4) Bill of Materials (BOM)
| Component | Description / Function | Qty | Notes |
|---|---|---|---|
| Microcontroller | Main control unit for motors and BLE/WiFi communication | 1 | Rasberry Pi 5 Wifi |
| Microphone | Small microphone for microcontroller | 1 | |
| Camera Module | Camera for interpreting surroundings | 1 | Pi camera module v3 |
| Small speaker | Communication to users | 1 | |
| Dynamixel Smart Servos | Drive + feedback; run in Wheel Mode for base | 4 | AX-12A. |
| Battery Pack | Power source for logic and motors | 1 | |
| Edge Device | Either microcontroller or smartphone | 1 | Handles object detection & voice command recognition |
| Chassis (3D-printed) | Structural frame for electronics | 1 | Custom PLA design |
| Wheels | Mobility system | 4 | 3D printed or RC-type |
| Proximity Sensors | For obstacle avoidance | 3 | Ultrasonic or IR sensors |
| Optional Components | LED, buttons, cables etc. | – | Status and feedback |
5) Plan
We divide the work into three main iterations, each with clear milestones, responsibilities, and deliverables.

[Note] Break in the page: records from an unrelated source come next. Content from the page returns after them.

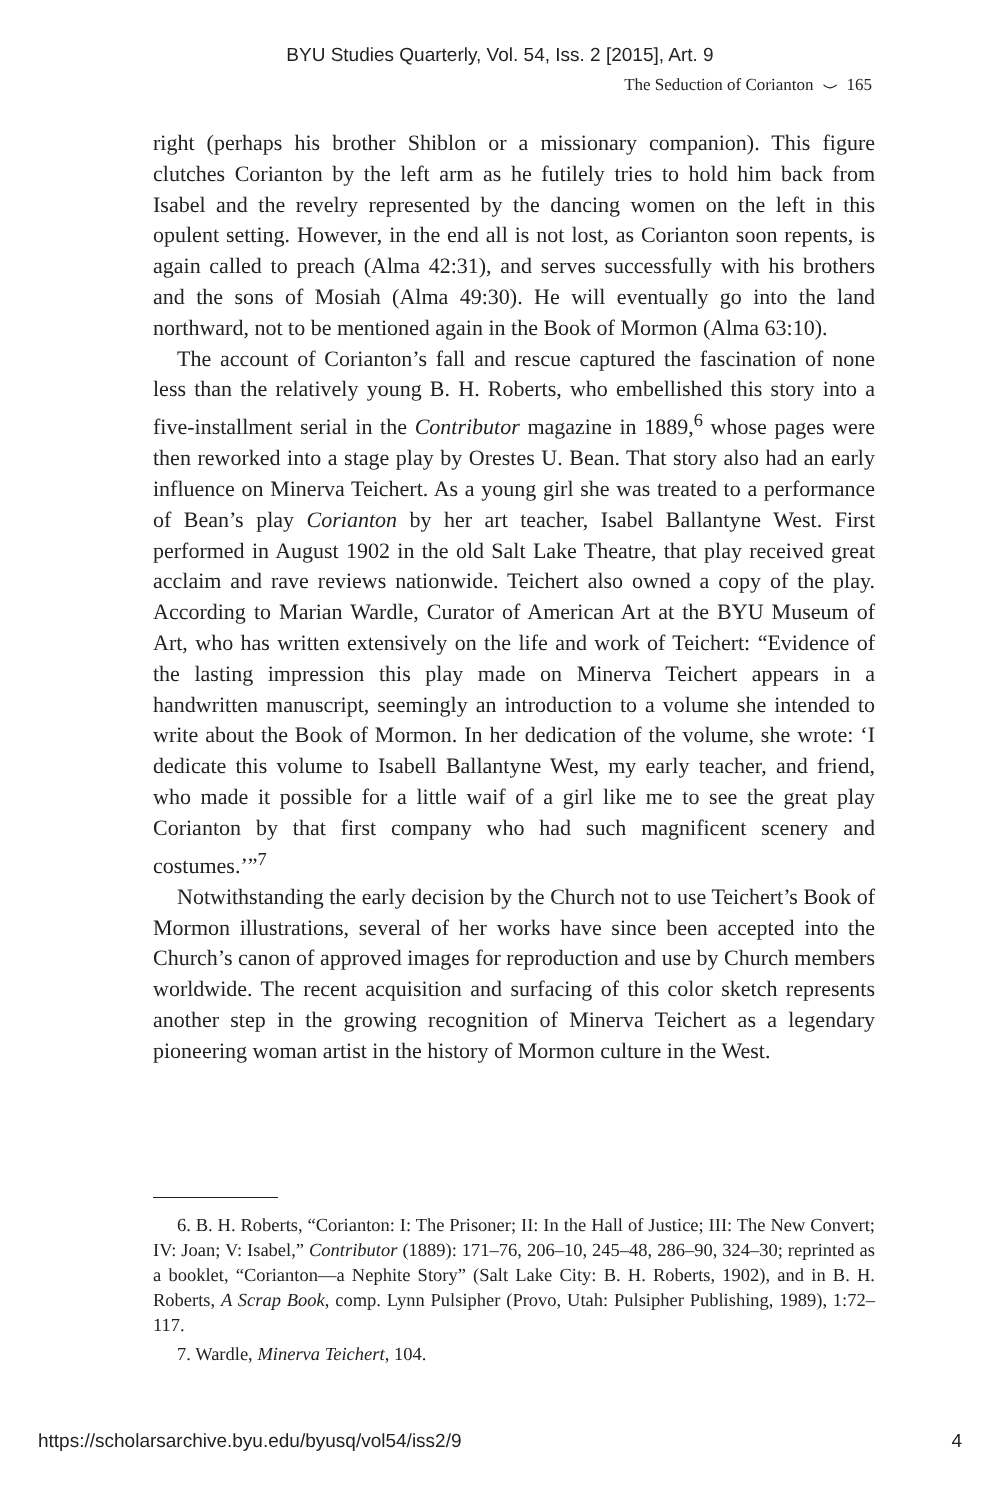BYU Studies Quarterly, Vol. 54, Iss. 2 [2015], Art. 9
The Seduction of Corianton ⌣ 165
right (perhaps his brother Shiblon or a missionary companion). This figure clutches Corianton by the left arm as he futilely tries to hold him back from Isabel and the revelry represented by the dancing women on the left in this opulent setting. However, in the end all is not lost, as Corianton soon repents, is again called to preach (Alma 42:31), and serves successfully with his brothers and the sons of Mosiah (Alma 49:30). He will eventually go into the land northward, not to be mentioned again in the Book of Mormon (Alma 63:10).
The account of Corianton’s fall and rescue captured the fascination of none less than the relatively young B. H. Roberts, who embellished this story into a five-installment serial in the Contributor magazine in 1889,<sup>6</sup> whose pages were then reworked into a stage play by Orestes U. Bean. That story also had an early influence on Minerva Teichert. As a young girl she was treated to a performance of Bean’s play Corianton by her art teacher, Isabel Ballantyne West. First performed in August 1902 in the old Salt Lake Theatre, that play received great acclaim and rave reviews nationwide. Teichert also owned a copy of the play. According to Marian Wardle, Curator of American Art at the BYU Museum of Art, who has written extensively on the life and work of Teichert: “Evidence of the lasting impression this play made on Minerva Teichert appears in a handwritten manuscript, seemingly an introduction to a volume she intended to write about the Book of Mormon. In her dedication of the volume, she wrote: ‘I dedicate this volume to Isabell Ballantyne West, my early teacher, and friend, who made it possible for a little waif of a girl like me to see the great play Corianton by that first company who had such magnificent scenery and costumes.’”<sup>7</sup>
Notwithstanding the early decision by the Church not to use Teichert’s Book of Mormon illustrations, several of her works have since been accepted into the Church’s canon of approved images for reproduction and use by Church members worldwide. The recent acquisition and surfacing of this color sketch represents another step in the growing recognition of Minerva Teichert as a legendary pioneering woman artist in the history of Mormon culture in the West.
6. B. H. Roberts, “Corianton: I: The Prisoner; II: In the Hall of Justice; III: The New Convert; IV: Joan; V: Isabel,” Contributor (1889): 171–76, 206–10, 245–48, 286–90, 324–30; reprinted as a booklet, “Corianton—a Nephite Story” (Salt Lake City: B. H. Roberts, 1902), and in B. H. Roberts, A Scrap Book, comp. Lynn Pulsipher (Provo, Utah: Pulsipher Publishing, 1989), 1:72–117.
7. Wardle, Minerva Teichert, 104.
https://scholarsarchive.byu.edu/byusq/vol54/iss2/9 4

Progress will be documented through logs, photos, sketches, and short demo videos.
| Week | Milestone / Goal | Description | Responsible | Deliverables |
|---|---|---|---|---|
| 42 | Concept & Design | Define functional scope, design layout. | Eirik & Eivind | Initial sketch, component list (Assignment 4). |
| 43–46 | Hardware Assembly | 3D-print chassis, mount components, verify motor control manually. | Eirik & Eivind | Working 4WD base, photos, wiring diagram. |
| 44–46 | Voice & Perception Integration | Implement command recognition and YOLO detection; send BLE commands. | Eirik (voice) / Eivind (vision) | BLE verified, YOLO functional, demo video (Assignment 6). |
| 47 | Autonomous Navigation | Integrate movement logic and gesture behavior. | Eirik & Eivind | “Find and approach” demo (Assignment 6). |
| 48 | Documentation & Demo | Summarize results, reflect on challenges, finalize report. | Eirik & Eivind | Final demo and report. |
Documentation Notes
During each phase, we will:
- Take photos and videos of key milestones and test setups.
- Capture screenshots of detection results and BLE logs.
- Write short development notes on what worked, what failed, and what was improved.
- Maintain all material for the final reflection and documentation.